A Comissão Aeronáutica Brasileira em Washington (CABW) definiu quais empresas foram aceitas para participar da licitação para aluguel de um Boeing 767 VIP.
A informação foi divulgada pela própria CABW, que é o adido militar da Força Aérea Brasileira (FAB) nos EUA, referente a um processo de licitação aberto no começo desse ano, quando o contrato anterior, firmado com a Colt Aviation, estava próximo de vencer.
O contrato com a Colt Aviation não foi renovado neste ano, e a empresa aérea também havia suspendido suas operações em 2017, devido a irregularidades na manutenção de seus aviões cargueiros Boeing 737F e 757F. Sendo assim, desde maio, a FAB não conta com um avião para transporte tático de tropas e VIP.
Importante para missões humanitárias e transporte de cargas, o Boeing 767-300 prefixo FAB2900 também chegou a ser usado por membros do executivo, na época do governo de Michel Temer.

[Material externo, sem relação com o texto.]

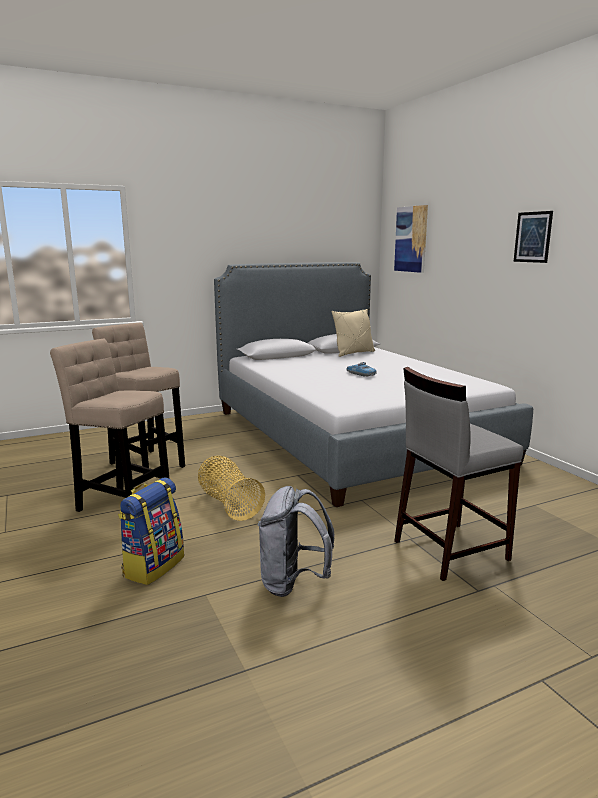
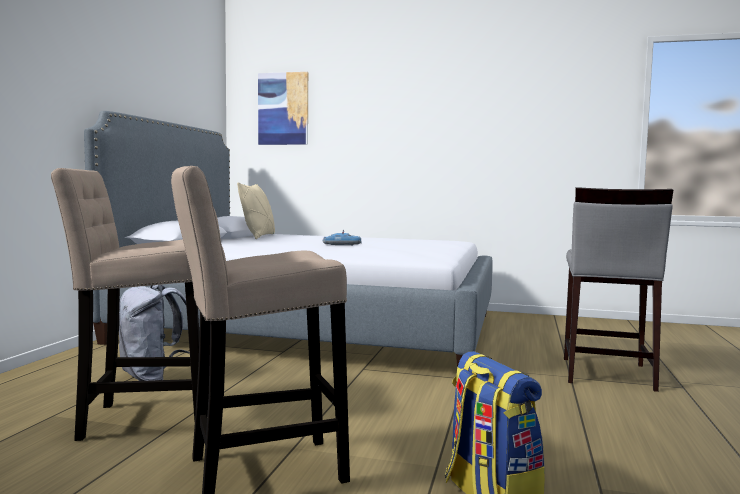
camera: 50 degrees left, 10 degrees down
basket [198,456,265,521] -> none
grey backpack [258,486,334,597] -> grey backpack moved to [119,285,190,381]
picture [514,211,553,263] -> none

O atual presidente Jair Bolsonaro não chegou a voar no Boeing.
Volta à FAB
Com esse processo, o Boeing 767 está próximo de retornar para a frota da FAB. Dentre as empresas finalistas estão a brasileira ARIA, que era encarregada pela manutenção do antigo 767 e chegou a ser desclassificada desse processo, mas apelou contra a decisão e foi reinserida no certame, além das americanas AerSale e JetMidwest. A israelense IAI havia entrado na disputa, mas foi desclassificada por motivo ainda divulgado.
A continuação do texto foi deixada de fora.